Circuit design data

**********

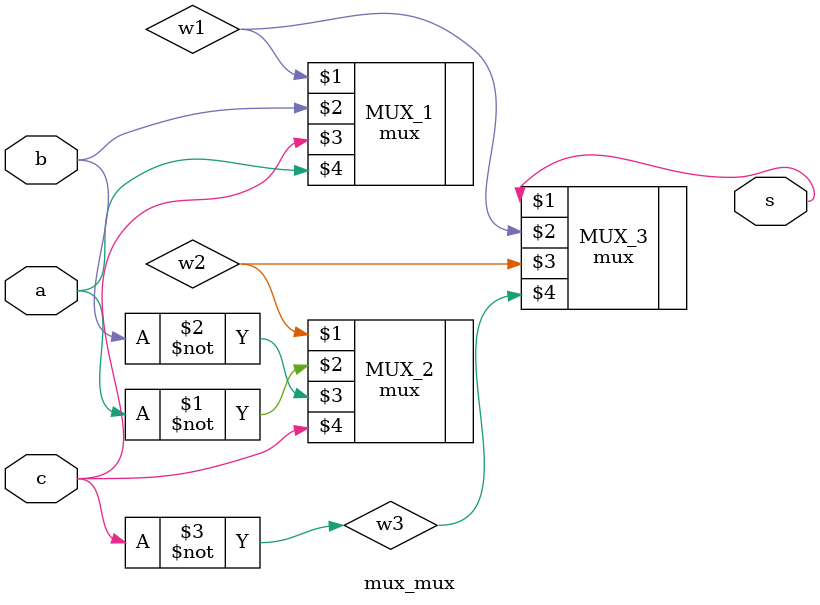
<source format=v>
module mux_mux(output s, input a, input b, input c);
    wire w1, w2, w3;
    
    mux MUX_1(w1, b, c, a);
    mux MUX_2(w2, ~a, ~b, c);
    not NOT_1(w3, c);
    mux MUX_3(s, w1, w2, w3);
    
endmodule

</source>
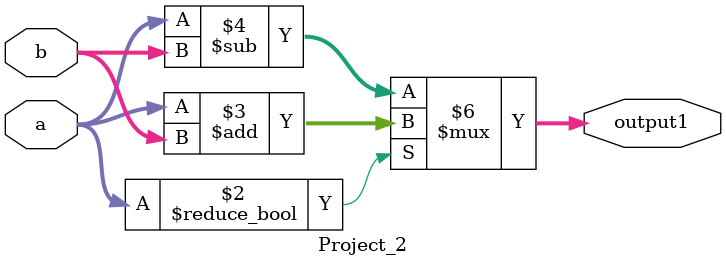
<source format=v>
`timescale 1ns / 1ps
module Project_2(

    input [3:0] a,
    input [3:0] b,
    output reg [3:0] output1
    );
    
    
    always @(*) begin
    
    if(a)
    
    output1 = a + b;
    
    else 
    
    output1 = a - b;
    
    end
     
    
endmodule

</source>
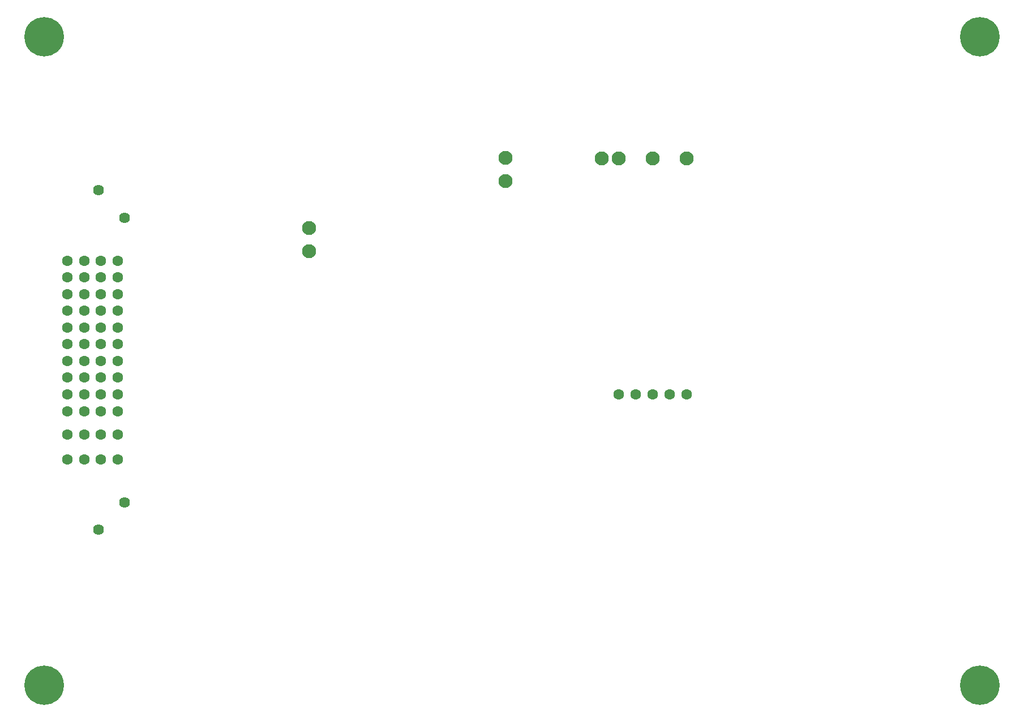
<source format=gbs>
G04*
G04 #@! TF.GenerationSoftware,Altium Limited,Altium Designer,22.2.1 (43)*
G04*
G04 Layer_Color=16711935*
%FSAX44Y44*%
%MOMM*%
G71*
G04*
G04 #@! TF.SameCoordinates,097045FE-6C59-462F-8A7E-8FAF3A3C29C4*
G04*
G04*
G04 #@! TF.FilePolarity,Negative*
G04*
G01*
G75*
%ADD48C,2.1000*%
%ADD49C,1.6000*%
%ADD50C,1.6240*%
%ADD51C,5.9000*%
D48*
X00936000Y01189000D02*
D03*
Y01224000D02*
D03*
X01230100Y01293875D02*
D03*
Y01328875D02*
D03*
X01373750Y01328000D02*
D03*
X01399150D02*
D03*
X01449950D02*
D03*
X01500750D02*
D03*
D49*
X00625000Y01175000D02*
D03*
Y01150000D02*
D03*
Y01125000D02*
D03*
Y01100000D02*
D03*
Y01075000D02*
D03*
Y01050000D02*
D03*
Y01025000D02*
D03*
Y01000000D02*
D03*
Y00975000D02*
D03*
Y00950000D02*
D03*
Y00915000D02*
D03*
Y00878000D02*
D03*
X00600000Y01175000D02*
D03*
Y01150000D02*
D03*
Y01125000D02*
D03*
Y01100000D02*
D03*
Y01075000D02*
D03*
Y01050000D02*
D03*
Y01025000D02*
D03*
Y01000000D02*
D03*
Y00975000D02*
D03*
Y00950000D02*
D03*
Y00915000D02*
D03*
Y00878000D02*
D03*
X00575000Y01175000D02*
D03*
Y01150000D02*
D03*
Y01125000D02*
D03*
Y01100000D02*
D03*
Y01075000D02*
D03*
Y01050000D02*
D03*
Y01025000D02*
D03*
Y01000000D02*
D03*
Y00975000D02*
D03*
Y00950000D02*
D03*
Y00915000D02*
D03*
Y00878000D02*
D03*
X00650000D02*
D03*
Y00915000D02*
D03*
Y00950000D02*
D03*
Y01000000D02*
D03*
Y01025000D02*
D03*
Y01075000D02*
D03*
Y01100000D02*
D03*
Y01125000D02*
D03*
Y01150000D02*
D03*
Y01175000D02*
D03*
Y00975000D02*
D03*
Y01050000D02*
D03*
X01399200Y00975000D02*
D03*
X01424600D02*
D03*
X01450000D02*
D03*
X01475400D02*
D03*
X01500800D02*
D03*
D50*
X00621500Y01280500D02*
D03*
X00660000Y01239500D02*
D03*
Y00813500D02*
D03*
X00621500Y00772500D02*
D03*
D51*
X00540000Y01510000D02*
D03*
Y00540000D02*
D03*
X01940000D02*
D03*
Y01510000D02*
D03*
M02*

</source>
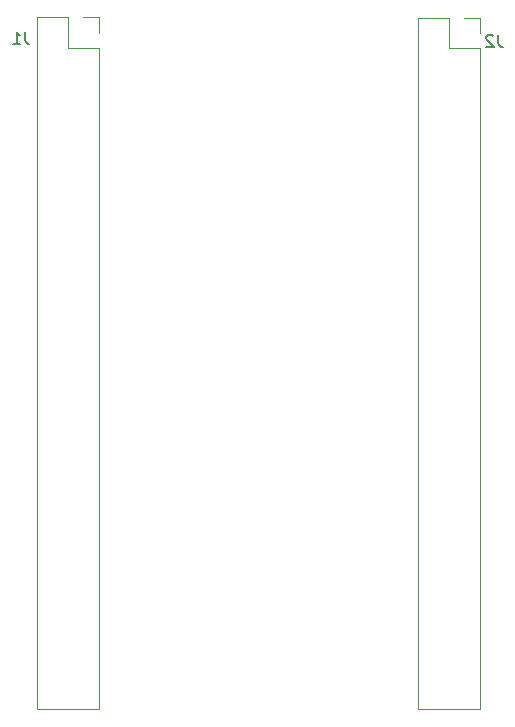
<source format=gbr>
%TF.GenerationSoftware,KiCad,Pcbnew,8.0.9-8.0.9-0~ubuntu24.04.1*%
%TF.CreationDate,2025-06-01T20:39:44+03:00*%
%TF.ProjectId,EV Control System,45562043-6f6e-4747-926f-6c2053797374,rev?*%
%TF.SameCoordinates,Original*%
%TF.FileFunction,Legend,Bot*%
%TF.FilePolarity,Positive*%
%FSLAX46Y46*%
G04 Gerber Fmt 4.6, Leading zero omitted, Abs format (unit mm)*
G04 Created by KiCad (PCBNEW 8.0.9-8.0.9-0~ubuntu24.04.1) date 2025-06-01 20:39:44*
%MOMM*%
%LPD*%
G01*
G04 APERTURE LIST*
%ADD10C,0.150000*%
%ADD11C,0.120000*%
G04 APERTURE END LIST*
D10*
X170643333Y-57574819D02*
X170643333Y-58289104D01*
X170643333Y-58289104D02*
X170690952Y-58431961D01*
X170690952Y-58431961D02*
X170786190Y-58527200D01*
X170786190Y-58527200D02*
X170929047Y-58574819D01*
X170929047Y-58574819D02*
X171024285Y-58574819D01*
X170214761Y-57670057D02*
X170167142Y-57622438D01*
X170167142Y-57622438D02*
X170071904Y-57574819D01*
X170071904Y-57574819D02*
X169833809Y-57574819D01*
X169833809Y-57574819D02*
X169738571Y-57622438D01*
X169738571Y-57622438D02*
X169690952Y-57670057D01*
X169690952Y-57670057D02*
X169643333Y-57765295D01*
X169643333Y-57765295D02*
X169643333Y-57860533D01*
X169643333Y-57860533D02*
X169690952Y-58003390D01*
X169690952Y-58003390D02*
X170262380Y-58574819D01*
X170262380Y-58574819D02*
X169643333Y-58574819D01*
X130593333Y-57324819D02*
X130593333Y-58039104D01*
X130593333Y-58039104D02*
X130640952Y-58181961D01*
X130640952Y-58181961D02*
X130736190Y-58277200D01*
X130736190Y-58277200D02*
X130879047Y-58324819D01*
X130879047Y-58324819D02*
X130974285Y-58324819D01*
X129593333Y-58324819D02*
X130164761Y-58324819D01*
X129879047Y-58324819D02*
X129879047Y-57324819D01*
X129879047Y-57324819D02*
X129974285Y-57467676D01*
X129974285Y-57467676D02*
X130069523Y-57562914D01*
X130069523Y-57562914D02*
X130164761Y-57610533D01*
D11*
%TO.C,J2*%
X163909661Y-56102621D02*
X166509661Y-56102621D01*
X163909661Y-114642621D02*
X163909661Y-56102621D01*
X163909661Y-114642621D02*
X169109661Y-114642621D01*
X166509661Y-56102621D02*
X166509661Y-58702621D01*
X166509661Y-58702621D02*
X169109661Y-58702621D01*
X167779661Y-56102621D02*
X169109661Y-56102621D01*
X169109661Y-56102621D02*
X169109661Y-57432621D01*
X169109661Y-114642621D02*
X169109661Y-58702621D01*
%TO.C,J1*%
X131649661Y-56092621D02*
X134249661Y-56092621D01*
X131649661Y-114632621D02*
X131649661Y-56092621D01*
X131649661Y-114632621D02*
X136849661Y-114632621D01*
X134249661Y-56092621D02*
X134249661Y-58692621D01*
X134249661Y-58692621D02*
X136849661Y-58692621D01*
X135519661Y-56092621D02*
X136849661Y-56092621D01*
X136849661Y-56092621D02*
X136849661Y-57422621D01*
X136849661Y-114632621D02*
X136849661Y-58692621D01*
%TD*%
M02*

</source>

**********

Word for word, quote the lines above. Omit the pictures.

» **WRITTEN SOLUTION**
<source format=v>
module mux_mux(output s, input a, input b, input c);
    wire w1, w2, w3;
    
    mux MUX_1(w1, b, c, a);
    mux MUX_2(w2, ~a, ~b, c);
    not NOT_1(w3, c);
    mux MUX_3(s, w1, w2, w3);
    
endmodule

</source>
<source format=v>
`timescale 1ns / 1ps
module Project_2(

    input [3:0] a,
    input [3:0] b,
    output reg [3:0] output1
    );
    
    
    always @(*) begin
    
    if(a)
    
    output1 = a + b;
    
    else 
    
    output1 = a - b;
    
    end
     
    
endmodule

</source>
<source format=gbs>
G04*
G04 #@! TF.GenerationSoftware,Altium Limited,Altium Designer,22.2.1 (43)*
G04*
G04 Layer_Color=16711935*
%FSAX44Y44*%
%MOMM*%
G71*
G04*
G04 #@! TF.SameCoordinates,097045FE-6C59-462F-8A7E-8FAF3A3C29C4*
G04*
G04*
G04 #@! TF.FilePolarity,Negative*
G04*
G01*
G75*
%ADD48C,2.1000*%
%ADD49C,1.6000*%
%ADD50C,1.6240*%
%ADD51C,5.9000*%
D48*
X00936000Y01189000D02*
D03*
Y01224000D02*
D03*
X01230100Y01293875D02*
D03*
Y01328875D02*
D03*
X01373750Y01328000D02*
D03*
X01399150D02*
D03*
X01449950D02*
D03*
X01500750D02*
D03*
D49*
X00625000Y01175000D02*
D03*
Y01150000D02*
D03*
Y01125000D02*
D03*
Y01100000D02*
D03*
Y01075000D02*
D03*
Y01050000D02*
D03*
Y01025000D02*
D03*
Y01000000D02*
D03*
Y00975000D02*
D03*
Y00950000D02*
D03*
Y00915000D02*
D03*
Y00878000D02*
D03*
X00600000Y01175000D02*
D03*
Y01150000D02*
D03*
Y01125000D02*
D03*
Y01100000D02*
D03*
Y01075000D02*
D03*
Y01050000D02*
D03*
Y01025000D02*
D03*
Y01000000D02*
D03*
Y00975000D02*
D03*
Y00950000D02*
D03*
Y00915000D02*
D03*
Y00878000D02*
D03*
X00575000Y01175000D02*
D03*
Y01150000D02*
D03*
Y01125000D02*
D03*
Y01100000D02*
D03*
Y01075000D02*
D03*
Y01050000D02*
D03*
Y01025000D02*
D03*
Y01000000D02*
D03*
Y00975000D02*
D03*
Y00950000D02*
D03*
Y00915000D02*
D03*
Y00878000D02*
D03*
X00650000D02*
D03*
Y00915000D02*
D03*
Y00950000D02*
D03*
Y01000000D02*
D03*
Y01025000D02*
D03*
Y01075000D02*
D03*
Y01100000D02*
D03*
Y01125000D02*
D03*
Y01150000D02*
D03*
Y01175000D02*
D03*
Y00975000D02*
D03*
Y01050000D02*
D03*
X01399200Y00975000D02*
D03*
X01424600D02*
D03*
X01450000D02*
D03*
X01475400D02*
D03*
X01500800D02*
D03*
D50*
X00621500Y01280500D02*
D03*
X00660000Y01239500D02*
D03*
Y00813500D02*
D03*
X00621500Y00772500D02*
D03*
D51*
X00540000Y01510000D02*
D03*
Y00540000D02*
D03*
X01940000D02*
D03*
Y01510000D02*
D03*
M02*

</source>
<source format=gbr>
%TF.GenerationSoftware,KiCad,Pcbnew,8.0.9-8.0.9-0~ubuntu24.04.1*%
%TF.CreationDate,2025-06-01T20:39:44+03:00*%
%TF.ProjectId,EV Control System,45562043-6f6e-4747-926f-6c2053797374,rev?*%
%TF.SameCoordinates,Original*%
%TF.FileFunction,Legend,Bot*%
%TF.FilePolarity,Positive*%
%FSLAX46Y46*%
G04 Gerber Fmt 4.6, Leading zero omitted, Abs format (unit mm)*
G04 Created by KiCad (PCBNEW 8.0.9-8.0.9-0~ubuntu24.04.1) date 2025-06-01 20:39:44*
%MOMM*%
%LPD*%
G01*
G04 APERTURE LIST*
%ADD10C,0.150000*%
%ADD11C,0.120000*%
G04 APERTURE END LIST*
D10*
X170643333Y-57574819D02*
X170643333Y-58289104D01*
X170643333Y-58289104D02*
X170690952Y-58431961D01*
X170690952Y-58431961D02*
X170786190Y-58527200D01*
X170786190Y-58527200D02*
X170929047Y-58574819D01*
X170929047Y-58574819D02*
X171024285Y-58574819D01*
X170214761Y-57670057D02*
X170167142Y-57622438D01*
X170167142Y-57622438D02*
X170071904Y-57574819D01*
X170071904Y-57574819D02*
X169833809Y-57574819D01*
X169833809Y-57574819D02*
X169738571Y-57622438D01*
X169738571Y-57622438D02*
X169690952Y-57670057D01*
X169690952Y-57670057D02*
X169643333Y-57765295D01*
X169643333Y-57765295D02*
X169643333Y-57860533D01*
X169643333Y-57860533D02*
X169690952Y-58003390D01*
X169690952Y-58003390D02*
X170262380Y-58574819D01*
X170262380Y-58574819D02*
X169643333Y-58574819D01*
X130593333Y-57324819D02*
X130593333Y-58039104D01*
X130593333Y-58039104D02*
X130640952Y-58181961D01*
X130640952Y-58181961D02*
X130736190Y-58277200D01*
X130736190Y-58277200D02*
X130879047Y-58324819D01*
X130879047Y-58324819D02*
X130974285Y-58324819D01*
X129593333Y-58324819D02*
X130164761Y-58324819D01*
X129879047Y-58324819D02*
X129879047Y-57324819D01*
X129879047Y-57324819D02*
X129974285Y-57467676D01*
X129974285Y-57467676D02*
X130069523Y-57562914D01*
X130069523Y-57562914D02*
X130164761Y-57610533D01*
D11*
%TO.C,J2*%
X163909661Y-56102621D02*
X166509661Y-56102621D01*
X163909661Y-114642621D02*
X163909661Y-56102621D01*
X163909661Y-114642621D02*
X169109661Y-114642621D01*
X166509661Y-56102621D02*
X166509661Y-58702621D01*
X166509661Y-58702621D02*
X169109661Y-58702621D01*
X167779661Y-56102621D02*
X169109661Y-56102621D01*
X169109661Y-56102621D02*
X169109661Y-57432621D01*
X169109661Y-114642621D02*
X169109661Y-58702621D01*
%TO.C,J1*%
X131649661Y-56092621D02*
X134249661Y-56092621D01*
X131649661Y-114632621D02*
X131649661Y-56092621D01*
X131649661Y-114632621D02*
X136849661Y-114632621D01*
X134249661Y-56092621D02*
X134249661Y-58692621D01*
X134249661Y-58692621D02*
X136849661Y-58692621D01*
X135519661Y-56092621D02*
X136849661Y-56092621D01*
X136849661Y-56092621D02*
X136849661Y-57422621D01*
X136849661Y-114632621D02*
X136849661Y-58692621D01*
%TD*%
M02*

</source>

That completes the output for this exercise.